Extracted page text data
◇ ◇ ◇ ◇ ◇
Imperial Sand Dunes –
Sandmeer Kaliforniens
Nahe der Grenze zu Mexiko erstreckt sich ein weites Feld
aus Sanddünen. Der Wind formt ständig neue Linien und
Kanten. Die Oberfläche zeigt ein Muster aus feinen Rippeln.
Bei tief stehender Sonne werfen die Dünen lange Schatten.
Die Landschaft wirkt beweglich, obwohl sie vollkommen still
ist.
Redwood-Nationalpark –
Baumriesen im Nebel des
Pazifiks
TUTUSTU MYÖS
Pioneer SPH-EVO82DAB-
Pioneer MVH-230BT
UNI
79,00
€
◇ ◇ ◇ ◇ ◇
_AIM OF THE EXERCISE:_
Output every line of the extracted page text data above with no changes, keeping the original order and line breaks.

_SOLUTION FOR THIS TASK:_
Imperial Sand Dunes –
Sandmeer Kaliforniens
Nahe der Grenze zu Mexiko erstreckt sich ein weites Feld
aus Sanddünen. Der Wind formt ständig neue Linien und
Kanten. Die Oberfläche zeigt ein Muster aus feinen Rippeln.
Bei tief stehender Sonne werfen die Dünen lange Schatten.
Die Landschaft wirkt beweglich, obwohl sie vollkommen still
ist.
Redwood-Nationalpark –
Baumriesen im Nebel des
Pazifiks
TUTUSTU MYÖS
Pioneer SPH-EVO82DAB-
Pioneer MVH-230BT
UNI
79,00
€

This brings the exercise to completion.